Un valor vale tanto como la pena que estamos dispuestos a pagar por su defensa ante los contravalores que lo acechan. Por eso podemos juzgarnos a nosotros mismos y a nuestros ideales preguntándonos si tenemos coraje para pagar según qué penas.
«Quien no puede responder a esta pregunta –añadía Gullau Tuillerie- tiene un corazón vulgar y vacío, porque es incapaz de sobrepasar su individualidad. Arrastra su yo egoísta como la tortuga su caparazón».

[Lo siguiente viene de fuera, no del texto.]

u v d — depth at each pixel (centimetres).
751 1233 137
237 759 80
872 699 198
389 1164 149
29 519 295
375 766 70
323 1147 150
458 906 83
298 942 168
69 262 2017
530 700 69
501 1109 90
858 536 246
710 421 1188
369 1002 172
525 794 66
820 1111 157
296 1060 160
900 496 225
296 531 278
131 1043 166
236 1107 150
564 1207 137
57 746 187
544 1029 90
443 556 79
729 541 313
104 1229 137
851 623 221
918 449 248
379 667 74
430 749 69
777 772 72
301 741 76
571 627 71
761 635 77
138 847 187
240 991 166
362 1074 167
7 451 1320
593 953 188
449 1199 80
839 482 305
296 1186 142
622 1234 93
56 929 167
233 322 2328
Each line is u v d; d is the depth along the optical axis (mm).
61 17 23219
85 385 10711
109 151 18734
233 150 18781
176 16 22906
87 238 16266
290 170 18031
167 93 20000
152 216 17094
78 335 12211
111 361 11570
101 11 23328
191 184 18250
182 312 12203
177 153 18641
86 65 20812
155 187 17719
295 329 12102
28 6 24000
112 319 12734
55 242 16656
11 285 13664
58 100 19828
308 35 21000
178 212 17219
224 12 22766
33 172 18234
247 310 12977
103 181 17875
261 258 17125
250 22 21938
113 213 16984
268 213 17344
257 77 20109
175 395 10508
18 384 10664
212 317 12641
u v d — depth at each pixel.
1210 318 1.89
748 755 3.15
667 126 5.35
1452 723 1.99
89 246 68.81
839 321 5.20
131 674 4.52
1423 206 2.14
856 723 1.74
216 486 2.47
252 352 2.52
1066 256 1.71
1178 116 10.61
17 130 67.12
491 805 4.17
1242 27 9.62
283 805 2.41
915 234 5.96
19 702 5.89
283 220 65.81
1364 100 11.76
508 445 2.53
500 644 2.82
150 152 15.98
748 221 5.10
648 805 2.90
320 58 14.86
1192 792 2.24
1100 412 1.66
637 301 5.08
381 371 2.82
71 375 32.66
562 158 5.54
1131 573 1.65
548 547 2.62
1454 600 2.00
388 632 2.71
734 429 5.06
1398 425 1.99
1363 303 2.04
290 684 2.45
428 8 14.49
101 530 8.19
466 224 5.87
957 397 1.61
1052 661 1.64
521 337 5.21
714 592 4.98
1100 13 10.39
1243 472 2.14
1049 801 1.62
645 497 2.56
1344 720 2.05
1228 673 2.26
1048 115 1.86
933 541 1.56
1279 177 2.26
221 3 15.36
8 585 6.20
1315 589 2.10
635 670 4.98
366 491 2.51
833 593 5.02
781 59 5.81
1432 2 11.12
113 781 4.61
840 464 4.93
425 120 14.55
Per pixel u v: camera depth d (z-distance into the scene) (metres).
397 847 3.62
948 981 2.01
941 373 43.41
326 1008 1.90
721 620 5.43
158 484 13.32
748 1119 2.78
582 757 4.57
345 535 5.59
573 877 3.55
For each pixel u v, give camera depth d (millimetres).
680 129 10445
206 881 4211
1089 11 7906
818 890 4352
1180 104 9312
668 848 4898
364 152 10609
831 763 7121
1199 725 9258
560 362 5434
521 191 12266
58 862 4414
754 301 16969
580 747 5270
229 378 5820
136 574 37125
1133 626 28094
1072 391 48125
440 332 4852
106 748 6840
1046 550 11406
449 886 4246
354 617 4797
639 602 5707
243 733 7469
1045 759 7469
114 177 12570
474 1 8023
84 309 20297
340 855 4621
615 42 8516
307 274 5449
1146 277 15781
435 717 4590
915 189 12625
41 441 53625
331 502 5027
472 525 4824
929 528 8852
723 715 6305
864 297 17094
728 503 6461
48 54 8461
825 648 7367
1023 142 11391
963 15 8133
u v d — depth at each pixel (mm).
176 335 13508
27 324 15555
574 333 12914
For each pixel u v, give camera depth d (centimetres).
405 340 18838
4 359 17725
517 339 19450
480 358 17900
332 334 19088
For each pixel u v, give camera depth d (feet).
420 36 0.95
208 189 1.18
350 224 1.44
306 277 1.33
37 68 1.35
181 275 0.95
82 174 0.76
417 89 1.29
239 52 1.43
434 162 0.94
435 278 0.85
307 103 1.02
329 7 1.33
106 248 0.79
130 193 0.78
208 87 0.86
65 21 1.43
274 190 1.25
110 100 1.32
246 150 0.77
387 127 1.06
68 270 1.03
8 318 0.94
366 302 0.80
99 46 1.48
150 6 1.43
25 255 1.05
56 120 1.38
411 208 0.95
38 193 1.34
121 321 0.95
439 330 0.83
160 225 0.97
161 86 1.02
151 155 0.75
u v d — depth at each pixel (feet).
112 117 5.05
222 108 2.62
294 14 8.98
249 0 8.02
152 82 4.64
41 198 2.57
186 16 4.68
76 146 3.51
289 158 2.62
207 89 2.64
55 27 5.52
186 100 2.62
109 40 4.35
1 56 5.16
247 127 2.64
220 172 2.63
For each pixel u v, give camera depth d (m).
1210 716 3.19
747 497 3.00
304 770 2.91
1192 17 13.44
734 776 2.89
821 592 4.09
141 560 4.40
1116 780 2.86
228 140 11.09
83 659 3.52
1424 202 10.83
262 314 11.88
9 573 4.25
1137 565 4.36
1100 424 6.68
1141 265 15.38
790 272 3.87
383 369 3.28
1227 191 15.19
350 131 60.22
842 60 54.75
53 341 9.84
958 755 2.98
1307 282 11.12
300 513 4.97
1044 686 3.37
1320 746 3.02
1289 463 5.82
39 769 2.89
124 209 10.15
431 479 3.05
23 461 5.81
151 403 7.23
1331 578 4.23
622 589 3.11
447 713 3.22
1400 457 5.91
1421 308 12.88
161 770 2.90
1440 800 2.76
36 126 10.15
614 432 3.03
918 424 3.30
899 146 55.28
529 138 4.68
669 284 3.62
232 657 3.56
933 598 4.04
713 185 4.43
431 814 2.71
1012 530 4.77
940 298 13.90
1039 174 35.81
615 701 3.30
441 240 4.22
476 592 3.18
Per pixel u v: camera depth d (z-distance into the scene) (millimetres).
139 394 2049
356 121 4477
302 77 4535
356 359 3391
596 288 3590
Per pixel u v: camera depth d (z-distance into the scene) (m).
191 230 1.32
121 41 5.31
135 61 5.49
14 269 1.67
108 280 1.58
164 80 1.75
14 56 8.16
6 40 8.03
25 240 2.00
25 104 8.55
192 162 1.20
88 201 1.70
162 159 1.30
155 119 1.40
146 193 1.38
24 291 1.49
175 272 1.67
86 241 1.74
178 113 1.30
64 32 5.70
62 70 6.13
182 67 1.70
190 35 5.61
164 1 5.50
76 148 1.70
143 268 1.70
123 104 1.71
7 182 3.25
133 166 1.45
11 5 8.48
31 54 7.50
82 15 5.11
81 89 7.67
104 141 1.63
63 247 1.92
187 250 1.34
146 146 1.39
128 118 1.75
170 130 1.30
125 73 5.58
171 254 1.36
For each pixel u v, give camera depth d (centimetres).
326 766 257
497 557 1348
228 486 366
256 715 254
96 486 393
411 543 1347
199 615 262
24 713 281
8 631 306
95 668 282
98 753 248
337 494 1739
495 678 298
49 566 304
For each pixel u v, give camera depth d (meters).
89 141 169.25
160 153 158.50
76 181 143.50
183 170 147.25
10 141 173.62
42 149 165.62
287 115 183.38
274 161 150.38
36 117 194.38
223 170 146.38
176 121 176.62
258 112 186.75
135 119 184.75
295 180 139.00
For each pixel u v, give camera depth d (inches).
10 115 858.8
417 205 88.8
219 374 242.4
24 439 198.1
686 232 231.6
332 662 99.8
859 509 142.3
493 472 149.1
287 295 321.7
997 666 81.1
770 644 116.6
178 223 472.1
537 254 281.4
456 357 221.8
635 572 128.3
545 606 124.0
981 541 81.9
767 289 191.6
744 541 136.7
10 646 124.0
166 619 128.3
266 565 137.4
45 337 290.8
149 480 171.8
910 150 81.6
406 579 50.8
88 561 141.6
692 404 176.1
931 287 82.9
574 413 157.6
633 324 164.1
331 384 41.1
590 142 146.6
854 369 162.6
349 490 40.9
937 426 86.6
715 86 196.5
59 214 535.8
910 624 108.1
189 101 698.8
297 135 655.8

A la mentalidad posmoderna, que tiende a dar por supuesto que el valor supremo es la vida, los valores demasiado caros le producen jaqueca. Una vez le preguntaron a Bertrans Russell si estaría dispuesto a dar la vida por sus ideales. “No, contestó, porque podría estar equivocado”. Este es el tipo de bromas que nos tranquilizan. Nos ahorran el mal trago de tener que medir la altura de nuestras convicciones. En esto consiste, según Francis Fukuyama, el fin de la historia.
Ya sabemos que hay fanáticos dispuestos a dar la vida de los demás por sus valores. Mientras se celebraban los funerales de Beltrane, en Cataluña alguien lanzaba una advertencia siniestra: «Habrá muertos. Habrá muertos y será terrible porque, en el fondo, no nos gusta la violencia». Me recordó lo que cuenta John Langdon-Davies en Behind the Spanish Barricades: que en el código de honor de los anarquistas catalanes se incluía este precepto: “Tienes que aprender a matar sin odio”. El fanático puede, efectivamente, matar sin odio. Puede, incluso, autoinmolarse por un ideal.
La fraternidad cristiana no es un ideal. No es una utopía. Es la respuesta a la demanda de ayuda de un hermano. No es una idea. Es un tú. Un tú frecuentemente mediocre, como el vecino del quinto C.
Para afirmar la fraternidad cristiana se necesita un coraje inmenso. Un coraje de santo.